Analytic Approach: Design and Statistical Analyses

We examined differences in hospitals under different HIE consent policy regimes, using χ2 analyses to test for bivariate relationships. We used logistic regression adjusting for hospital technology adoption levels and HIE participation, as well as hospital and regional characteristics, with standard errors clustered at the state level to correct for correlation across hospitals in the same state. From these models, we computed marginal effects estimates and 95% CIs for ease of interpretation. We also conducted subgroup analyses to disaggregate the findings from aim 1 across hospitals differing in their levels of technological sophistication. We divided our sample into hospitals attesting to MU2 (ie, those with HIE volume performance data) and those not attesting to MU2, and we used the same logistic regression model. We compared these results with our main model including all hospitals to identify potential differences in the relationship between opt-in consent policies and reported regulatory barriers across these 2 groups of hospitals. This allowed us to investigate the hypothesis that less technologically advanced hospitals were more likely to report regulatory barriers than relatively more technologically advanced hospitals.

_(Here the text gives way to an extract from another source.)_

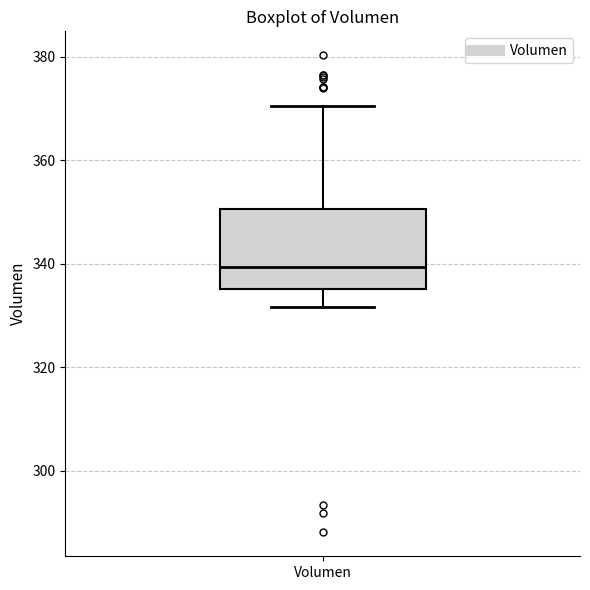

Transcribe this box plot: give where the median line is, the range the box spans, and where the two whiskers end, as read against the y-axis. The values are not printed on the chart, so give them approximately, as read against the axis.

median 340, box 336 to 350, whiskers 332 to 370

For our second aim, we used multiple linear regression, controlling for hospital technology adoption and experience in the MU program, organizational factors, and regional characteristics. We clustered standard errors at the state level. As a robustness check for both aims, we added controls for potential collider variables capturing hospital HIE capabilities that we excluded from our main regression models in separate regression models to validate that our primary estimates did not differ from those adjusting for these capabilities. All data preparation and analyses were performed in R (R Project; Vienna, Austria) using the RStudio development environment (RStudio; Boston, Massachusetts).